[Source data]
◇ ◇ ◇ ◇ ◇ ◇ ◇

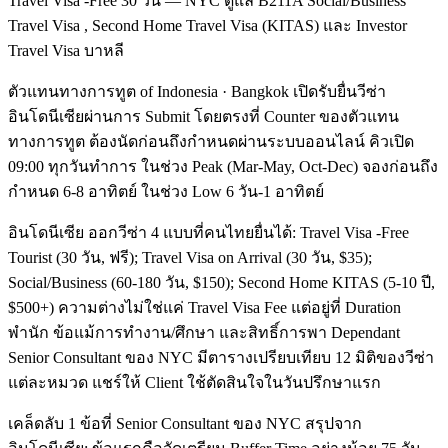
Travel Visa -Free 30 วัน — NYC ดูแล B211A Social/Business
Travel Visa , Second Home Travel Visa (KITAS) และ Investor
Travel Visa บาหลี
ตัวแทนทางการทูต of Indonesia · Bangkok เปิดรับยื่นวีซ่า
อินโดนีเซียผ่านการ Submit โดยตรงที่ Counter ของตัวแทน
ทางการทูต ต้องนัดก่อนถึงกำหนดผ่านระบบออนไลน์ คิวเปิด
09:00 ทุกวันทำการ ในช่วง Peak (Mar-May, Oct-Dec) จองก่อนถึง
กำหนด 6-8 อาทิตย์ ในช่วง Low 6 วัน-1 อาทิตย์
อินโดนีเซีย ออกวีซ่า 4 แบบที่คนไทยยื่นได้: Travel Visa -Free
Tourist (30 วัน, ฟรี); Travel Visa on Arrival (30 วัน, $35);
Social/Business (60-180 วัน, $150); Second Home KITAS (5-10 ปี,
$500+) ความต่างไม่ใช่แค่ Travel Visa Fee แต่อยู่ที่ Duration
พำนัก ข้อแม้การทำงาน/ศึกษา และสิทธิ์การพา Dependant
Senior Consultant ของ NYC มีตารางเปรียบเทียบ 12 มิติของวีซ่า
แต่ละหมวด แชร์ให้ Client ใช้ตัดสินใจในวันปรึกษาแรก
เคล็ดลับ 1 ข้อที่ Senior Consultant ของ NYC สรุปจาก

◇ ◇ ◇ ◇ ◇ ◇ ◇

What you give back should be exactly the lines of the data above from the line with "อินโดนีเซียผ่านการ Submit โดยตรงที่" through the line with "อินโดนีเซีย ออกวีซ่า 4", both of those included, and nothing more.

อินโดนีเซียผ่านการ Submit โดยตรงที่ Counter ของตัวแทน
ทางการทูต ต้องนัดก่อนถึงกำหนดผ่านระบบออนไลน์ คิวเปิด
09:00 ทุกวันทำการ ในช่วง Peak (Mar-May, Oct-Dec) จองก่อนถึง
กำหนด 6-8 อาทิตย์ ในช่วง Low 6 วัน-1 อาทิตย์
อินโดนีเซีย ออกวีซ่า 4 แบบที่คนไทยยื่นได้: Travel Visa -Free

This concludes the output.